• Politics

Bernie Sanders Does Not Concede Democratic Nomination to Hillary Clinton

5 minute read

Vermont Senator Bernie Sanders promised in a video address on Thursday night to continue his political revolution, declining to concede the Democratic nomination to Hillary Clinton despite losing a majority of votes to his rival.

Still, he vowed in his video address to do whatever he could do to help Clinton defeat Donald Trump in a general election, promising to work with her to “transform the Democratic Party.”

“Election days come and go. But political and social revolutions that attempt to transform our society never end. They continue every day, every week and every month in the fight to create a nation of social and economic justice,” Sanders said, speaking in his video address from Burlington, Vermont. “That’s what the political revolution is about and that’s why the political revolution must continue into the future.”

Continuing the clarion call of his campaign, Sanders said the Democratic Party must commit to raising the minimum wage to $15 an hour, pay equity, opposing the Trans-Pacific Partnership, expanding Social Security and breaking up the large Wall Street banks, policy positions that he and Clinton disagreed over during the course of the primary.

Sanders charts a risky path by deciding not to concede. He may anger party leaders as well as the base of the Democratic Party, who will begin to see him as an obstruction to Clinton despite his significant loss, and denying the first woman major-party nominee in the country the full claim to that title.

But his vow to help defeat Donald Trump comes as comfort to some Democrats and Clinton aides, who see his aid as crucial in the fall to holding onto the White House.

“The major political task that we face in the next five months is to make certain that Donald Trump is defeated and defeated badly,” Sanders said. “We cannot have a president who insults Mexicans and Latinos, Muslims, women and African-Americans.”

And in a hint to his willingness to cooperate, he said in the coming days he would join in the effort. “And I personally intend to begin my role in that process in a very short period of time,” Sanders continued.

Clinton won the primary with more than 15 million votes, around 3.5 million more than Sanders, and beat Sanders in pledged delegates with 2,219 compared with Sanders’ 1,832, a margin of nearly 400, according to the most recent count by the Associated Press. She won in a majority of states with high voter turnout and where independents could vote.

Sanders has promised for months to continue waging his campaign until the Democratic convention in Philadelphia in late July where he will challenge Clinton to adopt a series of policy proposals. He has called for the end of the superdelegate system, in which party elites untied to a democratic vote chose their favored candidate, and open primaries.

Sanders’ video address comes two days after Clinton and Sanders met on Tuesday night at a hotel in Washington DC to discuss eventually reconciling and uniting the party against Trump.

“I look forward, in the coming weeks, to continued discussions between the two campaigns to make certain that your voices are heard and that the Democratic Party passes the most progressive platform in its history and that Democrats actually fight for that agenda,” Sanders said in his address.

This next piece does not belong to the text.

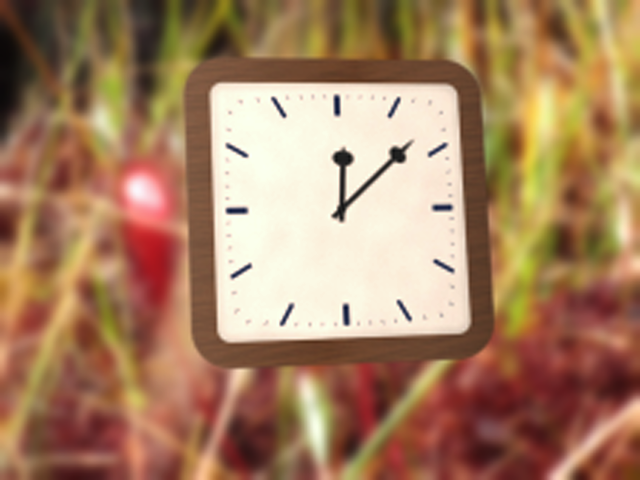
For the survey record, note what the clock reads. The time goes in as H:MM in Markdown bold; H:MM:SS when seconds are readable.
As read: **12:08**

In 2008, Clinton conceded the primary to then-Sen. Barack Obama three days after the final primaries in Montana and South Dakota. Sanders, however, has less fealty to the Democratic Party and is committed to implementing a progressive platform and opening up elections to his followers.

Talk among his aides in recent days around contesting the convention has all but ended, and it appears unlikely he will aim to convince errant superdelegates to support his candidacy as he had once promised.

Some of his demands are outside of Clinton’s control. Whether primaries are open or closed, for example, is often decided by the state parties and is something the Democratic National Committee and has little input on. And the superdelegate system would have to be undone through widespread consensus in the Party.

Sanders inspired a generation of younger voters with his call for a more equitable society and projected a message of hope. Sanders, always cantankerous and combative, nonetheless inspired voters who saw him as high-minded and ethically untarnished after three-and-a-half decades in politics, first as mayor of Burlington, Vermont then as congressman and then to U.S. Senator.

It is clear that Sanders continues to long to control the tenor and the issues of the race. So far, he has pushed Clinton to adopt positions she may not have otherwise taken, including opposing the Trans-Pacific Partnership, opposing the Keystone Pipeline and formulating a robust Wall Street regulation plan, among others.

He punctuated his address with a call to action to his supporters. “The political revolution means much more than fighting for our ideals at the Democratic National Convention and defeating Donald Trump,” Sanders said. “It means that, at every level, we continue the fight to make our society a nation of economic, social, racial and environmental justice.”